RBI's e-Rupee: From comparison with crypto to use cases, here's all you need to know
The banking regulator has set December 1 as the date for a pilot launch, and had revealed design choices, use cases and issuance mechanism for the Indian CBDC.

The digital currency will complement existing payment modes instead of replacing them. | Reuters
Countries such as the UAE, El Salvador and Central African Republic have been welcoming cryptocurrencies for digital transactions, while most countries remain apprehensive. China is among countries which have banned crypto, while its digital Yuan to counter Bitcoin and Ethereum will remain in pilot phase till next year. Although India hasn’t been clear on the legality of cryptocurrencies despite taxing profits from crypto trading, RBI had issued a concept note for a digital Rupee to be launched on Thursday, December 1.
Design and issuance mechanisms unveiled
The Indian banking regulator has announced that it will be launching a pilot of the virtual version for the Rupee in Mumbai, New Delhi, Bengaluru and Bhubaneshwar. Aimed at strengthening digital transactions in India, the new currency called e₹ will complement the existing payment methods instead of replacing them. Seeking to launch the CBDC this year, RBI has mentioned design choices, issuance mechanisms and use cases for the e₹ in its concept notes.
Further, it has been revealed that the e-rupee will be a digital twin of the currency notes and coins which are already being used for daily purchases.
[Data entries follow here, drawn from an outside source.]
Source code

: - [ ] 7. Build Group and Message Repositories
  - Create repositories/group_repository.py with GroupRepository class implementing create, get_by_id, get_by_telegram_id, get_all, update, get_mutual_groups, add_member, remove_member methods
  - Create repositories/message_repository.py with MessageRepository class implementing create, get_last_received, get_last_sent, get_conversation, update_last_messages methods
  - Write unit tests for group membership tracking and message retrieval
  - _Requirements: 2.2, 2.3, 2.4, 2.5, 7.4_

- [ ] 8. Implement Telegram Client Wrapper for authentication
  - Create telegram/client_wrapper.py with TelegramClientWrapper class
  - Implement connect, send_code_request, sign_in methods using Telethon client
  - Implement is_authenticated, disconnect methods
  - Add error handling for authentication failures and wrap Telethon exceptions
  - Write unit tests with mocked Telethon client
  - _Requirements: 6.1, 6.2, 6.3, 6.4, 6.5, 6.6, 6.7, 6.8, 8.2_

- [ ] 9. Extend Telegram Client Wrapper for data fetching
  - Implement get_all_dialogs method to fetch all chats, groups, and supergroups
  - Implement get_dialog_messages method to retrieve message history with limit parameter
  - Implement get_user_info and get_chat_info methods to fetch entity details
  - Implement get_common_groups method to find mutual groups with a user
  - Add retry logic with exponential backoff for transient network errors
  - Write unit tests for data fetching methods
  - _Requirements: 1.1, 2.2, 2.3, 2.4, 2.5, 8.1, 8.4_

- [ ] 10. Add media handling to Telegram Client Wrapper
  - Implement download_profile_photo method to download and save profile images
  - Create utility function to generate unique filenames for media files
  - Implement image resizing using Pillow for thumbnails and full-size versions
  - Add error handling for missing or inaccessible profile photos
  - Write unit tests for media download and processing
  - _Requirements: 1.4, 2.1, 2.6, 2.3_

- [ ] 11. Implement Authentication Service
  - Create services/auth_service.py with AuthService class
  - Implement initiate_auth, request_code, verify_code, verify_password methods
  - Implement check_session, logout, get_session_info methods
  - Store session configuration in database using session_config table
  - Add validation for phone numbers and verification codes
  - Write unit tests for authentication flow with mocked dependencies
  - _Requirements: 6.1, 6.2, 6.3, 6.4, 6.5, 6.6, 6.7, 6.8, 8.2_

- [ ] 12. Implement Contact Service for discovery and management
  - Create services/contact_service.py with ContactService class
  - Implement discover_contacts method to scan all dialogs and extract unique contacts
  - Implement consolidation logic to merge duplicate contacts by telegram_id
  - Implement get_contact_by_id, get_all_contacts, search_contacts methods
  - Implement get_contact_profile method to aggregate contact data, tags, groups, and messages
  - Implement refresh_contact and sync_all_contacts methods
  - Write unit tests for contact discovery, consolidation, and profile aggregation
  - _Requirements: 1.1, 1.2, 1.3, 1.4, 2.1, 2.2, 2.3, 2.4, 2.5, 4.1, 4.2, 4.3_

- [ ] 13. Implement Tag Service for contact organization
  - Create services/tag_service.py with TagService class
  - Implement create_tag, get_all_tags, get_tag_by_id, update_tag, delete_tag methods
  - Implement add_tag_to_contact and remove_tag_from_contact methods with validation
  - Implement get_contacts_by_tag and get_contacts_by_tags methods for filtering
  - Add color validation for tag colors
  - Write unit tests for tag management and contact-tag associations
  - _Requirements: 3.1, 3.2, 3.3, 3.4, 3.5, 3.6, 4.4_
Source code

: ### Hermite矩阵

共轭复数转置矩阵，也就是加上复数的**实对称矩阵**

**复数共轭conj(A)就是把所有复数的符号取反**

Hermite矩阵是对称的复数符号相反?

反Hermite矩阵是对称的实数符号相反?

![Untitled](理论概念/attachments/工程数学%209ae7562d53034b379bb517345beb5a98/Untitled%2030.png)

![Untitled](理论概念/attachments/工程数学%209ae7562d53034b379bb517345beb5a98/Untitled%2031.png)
The legal tender will be available through payment wallets made available by eight banks, including ICICI, SBI, Yes Bank and Bank of Baroda among others. Just like any payment app, e-rupee will be used for transactions between two users or between users and mechants.
Global central banks counter crypto
The Central Bank Digital Currency (CBDC) is the equivalent of a fiat currency, which is backed by the central bank of a country and is stored digitally. Apart from China, Nigeria, Bahamas, Grenada, and Dominica have also launched digital currencies, while Thailand, UAE, Malaysia, Saudi Arabia, South Korea and Russia have CBDCs in the pilot phase. To compete with cryptocurrencies, a digital Euro is also being developed, as the former have been deemed volatile due to fluctuations in value.
Same as crypto or better?
The e-rupee primarily has been designed for day to day transactions, as opposed to crypto which is more of an investment vehicle now. Cryptocurrencies are private virtual assets, which represent a debt and aren't issued by any particular body, while the e-rupee is a CBDC backed by RBI.
Most importantly, the e-rupee is a lot more stable, since it will be regulated by India's central bank, and will also be protected from fluctuations in the crypto market.
RBI’s strong stand against cryptocurrencies
RBI governor Shaktikanta Das has criticised crypto due to the lack of an underlying, which is an asset that guarantees the value of a currency. He has even gone on to say that the virtual assets draw their value from make-believe instead of anything concrete. The banking regulator has been consistent with its demands for a ban on cryptocurrencies in India, even as 10 crore out of 30 crore crypto owners globally are from India.
In the absence of a crypto regulation, Indian investors have lost Rs 1000 crore to fake exchanges, while legitimate Indian crypto exchanges have lost 75 per cent trading volume, since taxes were imposed on the digital asset’s trade.